I waited for him to break the silence.

He stood and moved slowly, almost painfully, around the room and stopped at a small side table on which a gold plate gleamed dully.

“You know, Al Capone used to eat off gold plates. Did you know that?” he asked. I told him that I hadn’t known.

“His men used to carry them in a violin case to the restaurant and lay them on the table for Capone and his guests, and then they’d all eat off them. Why do you think a man would feel the need to eat from a gold plate?” He waited for an answer, trying to catch my reflection in the plate.

“When you have a lot of money, your tastes can become peculiar, eccentric,” I said. “After a while, even your food doesn’t taste right unless it’s served on bone china, or gold. It’s not fitting for someone with so much money and power to eat from the same plates as the little people.”

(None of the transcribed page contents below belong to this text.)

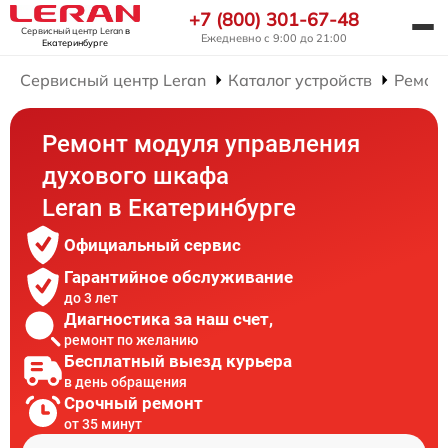
+7 (800) 301-67-48
Сервисный центр Leran
в
Ежедневно с 9:00 до 21:00
Екатеринбурге
Сервисный центр Leran
Каталог устройств
Ремон
Ремонт модуля управления
духового шкафа
Leran в Екатеринбурге
Официальный сервис
Гарантийное обслуживание
до 3 лет
Диагностика за наш счет,
ремонт по желанию
Бесплатный выезд курьера
в день обращения
Срочный ремонт
от 35 минут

“It goes too far, I think,” he replied, but he no longer seemed to be talking to me and it was his own reflection he was examining in the plate. “There’s something wrong with it. There are some tastes that should not be indulged, because they are vulgar. They are obscene. They offend nature.”

“I take it that isn’t one of Capone’s plates.”

“No, my son gave it to me as a gift on my last birthday. I told him the story and he had the plate made.”

“Maybe he missed the point of the story,” I said. The old man’s face looked weary. It was the face of a man who had not enjoyed his sleep for some time.

“The boy who was killed, you think my son was involved? You think this was a piece of work?” he asked eventually, moving back into my direct line of vision and staring away from me at something in the distance. I didn’t look to see what it was.

“I don’t know. The FBI appears to think so.”

He smiled an empty, cruel smile that reminded me briefly of Bobby Sciorra. “And your interest in this is the girl, no?”

I was surprised, although I should not have been. Barton’s past would have been common knowledge to Sciorra at least and would have been passed on quickly when his body was discovered. I thought my visit to Pete Hayes might have played a part too. I wondered how much he knew, and his next question gave me the answer: not much.

“Who are you working for?”

“I can’t say.”

“We can find out. We found out enough from the old man at the gym.”

So that was it. I shrugged gently. He was silent again for a while.

“Do you think my son had the girl killed?”